Coupling of vector gauge to a tensor field problem

1. Jul 22, 2012

aries0152

1. The problem statement, all variables and given/known data
Hi
I was reviewing this paper.
But I stuck in the last part. (equation 25)

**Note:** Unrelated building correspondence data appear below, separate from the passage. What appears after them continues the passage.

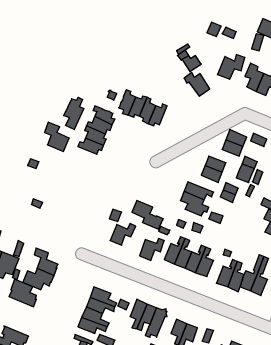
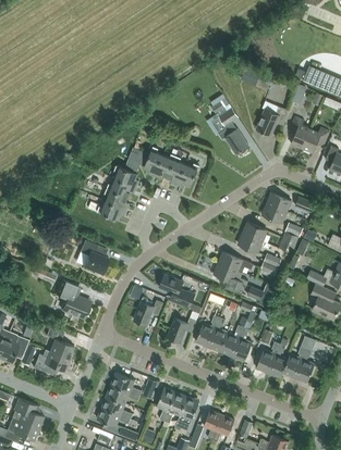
building: [64,97,84,130] -> none
building: [45,122,69,151] -> [81,240,109,274]
building: none -> [57,279,92,320]
building: [9,279,36,307] -> [12,398,44,429]

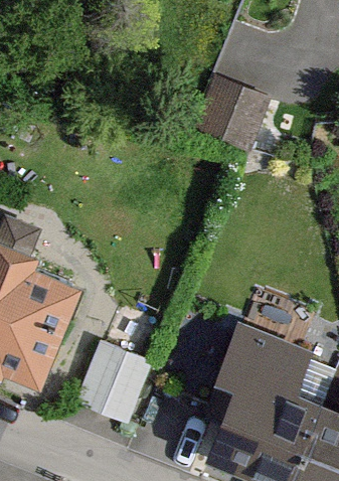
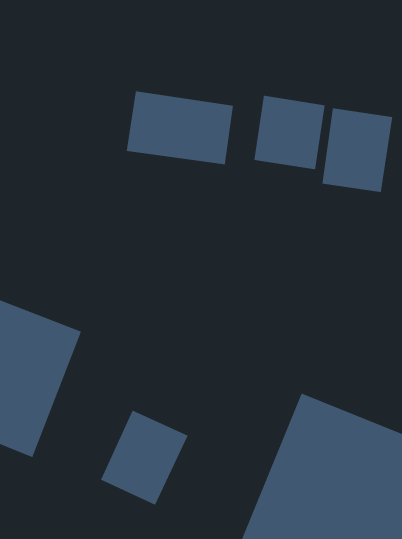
building: none -> [126,90,234,165]
building: none -> [322,107,393,193]

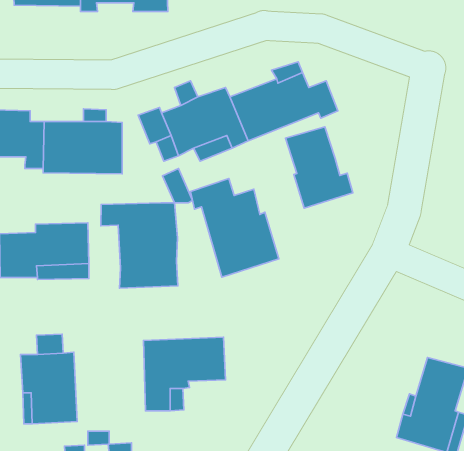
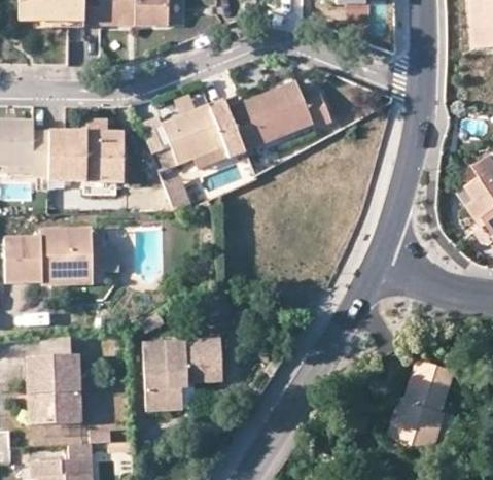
building: [285,127,353,208] -> none
building: [190,179,279,277] -> none
building: [101,203,178,288] -> none

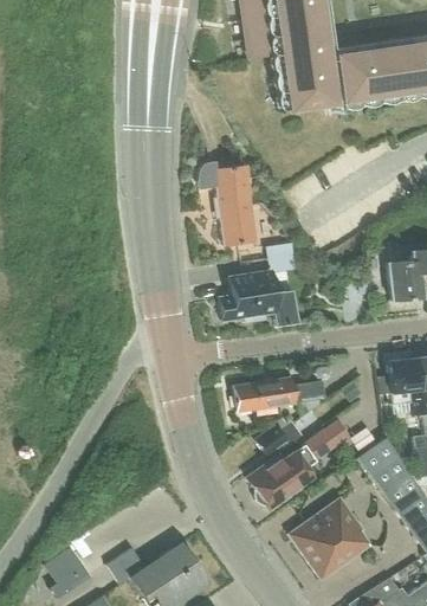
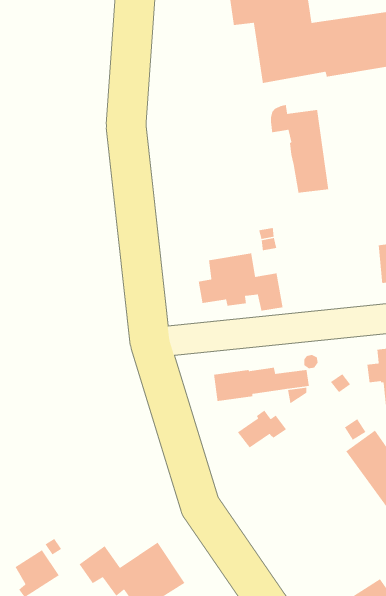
building: [200,161,255,245] -> [270,104,329,193]
building: [247,430,337,507] -> none
building: [290,498,369,579] -> none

According to the paper the Lagrangian is -
$$2L=(\dot{V^{T})^{2}}-(\nabla\times V^{T})^{2}+[\dot{B}^{T}-\nabla\times A^{T}]^{2}+2mV^{T}.(\nabla\times A^{T})+2mB^{T}.\dot{V}^{T}+2\mu^{2}A^{T}.B^{T}------(1)$$
And after imposing the conditions below-
$$B^{L}=A^{L}=0=\dot{V^{L}}-\nabla U------(2)$$
$$A^{T}.B^{T}=-(\nabla\times A^{T}).(\nabla^{2})^{-1}(\nabla\times B^{T})------(3)$$
$$(\nabla\times A^{T})=\dot{B^{T}}-mV^{T}+\mu^{2}(\nabla^{2})^{-1}(\nabla\times B^{T})------(4)$$

There would be only two terms (according to the paper)-
$$2L= (\dot{V^{T})^{2}}+\mathbf{V}^{T}\nabla^{2}\mathbf{V}^{T}$$

My Calculation:
But after I use the condition (2), (3) and (4) and put them into (1). But I have found the equation-
$$2L= (\dot{V^{T})^{2}}+\mathbf{V}^{T}\nabla^{2}\mathbf{V}^{T}+2mB^{T}.\dot{V}^{T}-m^{2}(V^{T})^{2}-\mu^{4}(\nabla^{2})^{-2}(\nabla\times B^{T})^{2}$$
$$+2\dot{B}^{T}mV^{T}+2mV^{T}\mu^{2}(\nabla^{2})^{-1}(\nabla\times B^{T})-2\mu^{2}(\nabla^{2})^{-1}(\nabla\times B^{T})\dot{B}^{T}$$
So there are some extra terms that need to be eliminated.

How can I do it? Is there any other condition that needed to be applied? Please help.